The aforesaid dictum of the Full Bench is directly applicable to the case at hand and finding given by the Courts below that the suit was not maintainable by virtue of Section 57(2) of the Code is not sustainable, because such dispute could only be adjudicated by the Civil Court. It does not require any elaborate reasons or findings thus this question is also answered in favour of the appellants and it is held that appellants had a right to file the civil suit without approaching to the Sub-Divisional Officer under Section 57 of the Code.

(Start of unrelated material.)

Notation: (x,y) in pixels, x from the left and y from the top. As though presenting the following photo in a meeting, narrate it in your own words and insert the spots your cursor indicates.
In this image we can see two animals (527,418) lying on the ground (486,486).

17. So far as third substantial question of law is concerned, in view of the answer of the aforesaid questions this questions could be decided only after recording additional evidence in view of answer of question No. 1. Looking to the nature of this question it is apparent that it is related with the appreciation of the documents and the evidence on calling the other revenue record and examining the witnesses such documents and evidence. Yet other evidence is to be adduced by parties in view of this judgment. Thus, in the facts and circumstances this question shall remain open for adjudication before trial Court on remanding this matter the question is answered accordingly.
18. In view of the foregoing discussion, by allowing this appeal in part along with the aforesaid application dated 8-12-1987 the judgments and decrees of both the Courts below are hereby set aside. The matter is remitted back to the trial Court for deciding afresh without influencing by the earlier impugned judgment and decree but after giving an opportunity to lead evidence to appellants as per their application dated 8-12-1987 and also for rebuttal to respondents if so desire. There shall be no orders as to costs.

The appeal is allowed in part. The decree be drawn up accordingly.